Express the entries below as a JSON list of strings, with one string for each line and blank lines omitted.

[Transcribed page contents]

● ● ● ● ● ● ●

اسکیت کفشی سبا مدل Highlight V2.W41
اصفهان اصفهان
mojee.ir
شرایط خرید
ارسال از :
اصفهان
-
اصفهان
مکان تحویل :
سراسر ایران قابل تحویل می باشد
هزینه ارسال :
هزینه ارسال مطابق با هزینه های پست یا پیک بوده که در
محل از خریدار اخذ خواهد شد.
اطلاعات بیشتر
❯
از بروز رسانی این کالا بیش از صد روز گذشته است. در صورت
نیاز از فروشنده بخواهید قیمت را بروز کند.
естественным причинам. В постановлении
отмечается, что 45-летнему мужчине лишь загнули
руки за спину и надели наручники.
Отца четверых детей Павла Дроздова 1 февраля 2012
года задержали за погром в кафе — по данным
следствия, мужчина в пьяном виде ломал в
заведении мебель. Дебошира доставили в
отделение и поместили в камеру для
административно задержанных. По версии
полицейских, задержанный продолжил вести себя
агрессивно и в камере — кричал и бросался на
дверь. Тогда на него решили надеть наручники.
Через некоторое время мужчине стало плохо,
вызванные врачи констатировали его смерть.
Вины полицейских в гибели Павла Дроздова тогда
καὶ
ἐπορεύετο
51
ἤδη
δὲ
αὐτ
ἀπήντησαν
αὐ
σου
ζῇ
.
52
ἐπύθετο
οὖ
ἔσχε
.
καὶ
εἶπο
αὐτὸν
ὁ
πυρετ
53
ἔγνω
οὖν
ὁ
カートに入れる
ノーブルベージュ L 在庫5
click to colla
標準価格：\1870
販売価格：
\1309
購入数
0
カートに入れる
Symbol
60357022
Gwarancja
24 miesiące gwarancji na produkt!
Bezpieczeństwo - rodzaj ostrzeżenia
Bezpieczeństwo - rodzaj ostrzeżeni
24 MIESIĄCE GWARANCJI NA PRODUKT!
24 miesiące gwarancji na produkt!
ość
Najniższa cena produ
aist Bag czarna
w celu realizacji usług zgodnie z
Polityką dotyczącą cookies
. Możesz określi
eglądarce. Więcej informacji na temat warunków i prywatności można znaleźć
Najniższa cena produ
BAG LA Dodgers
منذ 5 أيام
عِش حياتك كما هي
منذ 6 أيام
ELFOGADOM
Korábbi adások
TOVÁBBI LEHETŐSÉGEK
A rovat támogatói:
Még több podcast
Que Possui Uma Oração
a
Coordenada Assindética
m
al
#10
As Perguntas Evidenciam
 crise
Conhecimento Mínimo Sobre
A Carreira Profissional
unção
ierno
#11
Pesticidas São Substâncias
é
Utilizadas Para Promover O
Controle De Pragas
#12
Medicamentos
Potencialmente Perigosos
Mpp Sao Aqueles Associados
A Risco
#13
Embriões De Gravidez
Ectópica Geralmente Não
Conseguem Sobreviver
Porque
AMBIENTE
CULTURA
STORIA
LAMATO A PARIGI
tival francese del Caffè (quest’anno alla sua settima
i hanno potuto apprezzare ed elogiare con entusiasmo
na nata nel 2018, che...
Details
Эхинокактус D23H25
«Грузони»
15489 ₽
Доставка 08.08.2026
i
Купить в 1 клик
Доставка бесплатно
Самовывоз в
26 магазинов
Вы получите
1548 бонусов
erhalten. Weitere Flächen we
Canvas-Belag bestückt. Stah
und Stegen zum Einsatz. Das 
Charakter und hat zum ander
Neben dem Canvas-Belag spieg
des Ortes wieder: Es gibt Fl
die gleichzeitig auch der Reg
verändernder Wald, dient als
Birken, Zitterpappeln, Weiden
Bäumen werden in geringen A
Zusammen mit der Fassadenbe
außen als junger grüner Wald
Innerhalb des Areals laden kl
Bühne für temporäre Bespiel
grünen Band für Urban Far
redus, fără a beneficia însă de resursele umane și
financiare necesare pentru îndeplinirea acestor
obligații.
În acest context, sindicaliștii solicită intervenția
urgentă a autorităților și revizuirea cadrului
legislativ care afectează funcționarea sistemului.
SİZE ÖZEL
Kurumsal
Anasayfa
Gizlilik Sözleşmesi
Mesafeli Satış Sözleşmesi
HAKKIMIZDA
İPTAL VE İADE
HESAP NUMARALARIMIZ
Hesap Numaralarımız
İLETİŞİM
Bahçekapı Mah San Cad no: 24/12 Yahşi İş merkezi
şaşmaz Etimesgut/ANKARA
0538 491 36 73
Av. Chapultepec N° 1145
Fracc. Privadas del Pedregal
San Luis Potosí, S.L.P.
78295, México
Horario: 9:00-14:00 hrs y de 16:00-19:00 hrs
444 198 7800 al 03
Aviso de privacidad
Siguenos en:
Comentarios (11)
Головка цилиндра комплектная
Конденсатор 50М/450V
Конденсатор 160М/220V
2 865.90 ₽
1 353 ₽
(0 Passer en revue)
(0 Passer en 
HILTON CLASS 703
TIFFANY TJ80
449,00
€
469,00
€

● ● ● ● ● ● ●

— RESULT —
[
  "اسکیت کفشی سبا مدل Highlight V2.W41",
  "اصفهان اصفهان",
  "mojee.ir",
  "شرایط خرید",
  "ارسال از :",
  "اصفهان",
  "-",
  "اصفهان",
  "مکان تحویل :",
  "سراسر ایران قابل تحویل می باشد",
  "هزینه ارسال :",
  "هزینه ارسال مطابق با هزینه های پست یا پیک بوده که در",
  "محل از خریدار اخذ خواهد شد.",
  "اطلاعات بیشتر",
  "❯",
  "از بروز رسانی این کالا بیش از صد روز گذشته است. در صورت",
  "نیاز از فروشنده بخواهید قیمت را بروز کند.",
  "естественным причинам. В постановлении",
  "отмечается, что 45-летнему мужчине лишь загнули",
  "руки за спину и надели наручники.",
  "Отца четверых детей Павла Дроздова 1 февраля 2012",
  "года задержали за погром в кафе — по данным",
  "следствия, мужчина в пьяном виде ломал в",
  "заведении мебель. Дебошира доставили в",
  "отделение и поместили в камеру для",
  "административно задержанных. По версии",
  "полицейских, задержанный продолжил вести себя",
  "агрессивно и в камере — кричал и бросался на",
  "дверь. Тогда на него решили надеть наручники.",
  "Через некоторое время мужчине стало плохо,",
  "вызванные врачи констатировали его смерть.",
  "Вины полицейских в гибели Павла Дроздова тогда",
  "καὶ",
  "ἐπορεύετο",
  "51",
  "ἤδη",
  "δὲ",
  "αὐτ",
  "ἀπήντησαν",
  "αὐ",
  "σου",
  "ζῇ",
  ".",
  "52",
  "ἐπύθετο",
  "οὖ",
  "ἔσχε",
  ".",
  "καὶ",
  "εἶπο",
  "αὐτὸν",
  "ὁ",
  "πυρετ",
  "53",
  "ἔγνω",
  "οὖν",
  "ὁ",
  "カートに入れる",
  "ノーブルベージュ L 在庫5",
  "click to colla",
  "標準価格：\\1870",
  "販売価格：",
  "\\1309",
  "購入数",
  "0",
  "カートに入れる",
  "Symbol",
  "60357022",
  "Gwarancja",
  "24 miesiące gwarancji na produkt!",
  "Bezpieczeństwo - rodzaj ostrzeżenia",
  "Bezpieczeństwo - rodzaj ostrzeżeni",
  "24 MIESIĄCE GWARANCJI NA PRODUKT!",
  "24 miesiące gwarancji na produkt!",
  "ość",
  "Najniższa cena produ",
  "aist Bag czarna",
  "w celu realizacji usług zgodnie z",
  "Polityką dotyczącą cookies",
  ". Możesz określi",
  "eglądarce. Więcej informacji na temat warunków i prywatności można znaleźć",
  "Najniższa cena produ",
  "BAG LA Dodgers",
  "منذ 5 أيام",
  "عِش حياتك كما هي",
  "منذ 6 أيام",
  "ELFOGADOM",
  "Korábbi adások",
  "TOVÁBBI LEHETŐSÉGEK",
  "A rovat támogatói:",
  "Még több podcast",
  "Que Possui Uma Oração",
  "a",
  "Coordenada Assindética",
  "m",
  "al",
  "#10",
  "As Perguntas Evidenciam",
  " crise",
  "Conhecimento Mínimo Sobre",
  "A Carreira Profissional",
  "unção",
  "ierno",
  "#11",
  "Pesticidas São Substâncias",
  "é",
  "Utilizadas Para Promover O",
  "Controle De Pragas",
  "#12",
  "Medicamentos",
  "Potencialmente Perigosos",
  "Mpp Sao Aqueles Associados",
  "A Risco",
  "#13",
  "Embriões De Gravidez",
  "Ectópica Geralmente Não",
  "Conseguem Sobreviver",
  "Porque",
  "AMBIENTE",
  "CULTURA",
  "STORIA",
  "LAMATO A PARIGI",
  "tival francese del Caffè (quest’anno alla sua settima",
  "i hanno potuto apprezzare ed elogiare con entusiasmo",
  "na nata nel 2018, che...",
  "Details",
  "Эхинокактус D23H25",
  "«Грузони»",
  "15489 ₽",
  "Доставка 08.08.2026",
  "i",
  "Купить в 1 клик",
  "Доставка бесплатно",
  "Самовывоз в",
  "26 магазинов",
  "Вы получите",
  "1548 бонусов",
  "erhalten. Weitere Flächen we",
  "Canvas-Belag bestückt. Stah",
  "und Stegen zum Einsatz. Das ",
  "Charakter und hat zum ander",
  "Neben dem Canvas-Belag spieg",
  "des Ortes wieder: Es gibt Fl",
  "die gleichzeitig auch der Reg",
  "verändernder Wald, dient als",
  "Birken, Zitterpappeln, Weiden",
  "Bäumen werden in geringen A",
  "Zusammen mit der Fassadenbe",
  "außen als junger grüner Wald",
  "Innerhalb des Areals laden kl",
  "Bühne für temporäre Bespiel",
  "grünen Band für Urban Far",
  "redus, fără a beneficia însă de resursele umane și",
  "financiare necesare pentru îndeplinirea acestor",
  "obligații.",
  "În acest context, sindicaliștii solicită intervenția",
  "urgentă a autorităților și revizuirea cadrului",
  "legislativ care afectează funcționarea sistemului.",
  "SİZE ÖZEL",
  "Kurumsal",
  "Anasayfa",
  "Gizlilik Sözleşmesi",
  "Mesafeli Satış Sözleşmesi",
  "HAKKIMIZDA",
  "İPTAL VE İADE",
  "HESAP NUMARALARIMIZ",
  "Hesap Numaralarımız",
  "İLETİŞİM",
  "Bahçekapı Mah San Cad no: 24/12 Yahşi İş merkezi",
  "şaşmaz Etimesgut/ANKARA",
  "0538 491 36 73",
  "Av. Chapultepec N° 1145",
  "Fracc. Privadas del Pedregal",
  "San Luis Potosí, S.L.P.",
  "78295, México",
  "Horario: 9:00-14:00 hrs y de 16:00-19:00 hrs",
  "444 198 7800 al 03",
  "Aviso de privacidad",
  "Siguenos en:",
  "Comentarios (11)",
  "Головка цилиндра комплектная",
  "Конденсатор 50М/450V",
  "Конденсатор 160М/220V",
  "2 865.90 ₽",
  "1 353 ₽",
  "(0 Passer en revue)",
  "(0 Passer en ",
  "HILTON CLASS 703",
  "TIFFANY TJ80",
  "449,00",
  "€",
  "469,00",
  "€"
]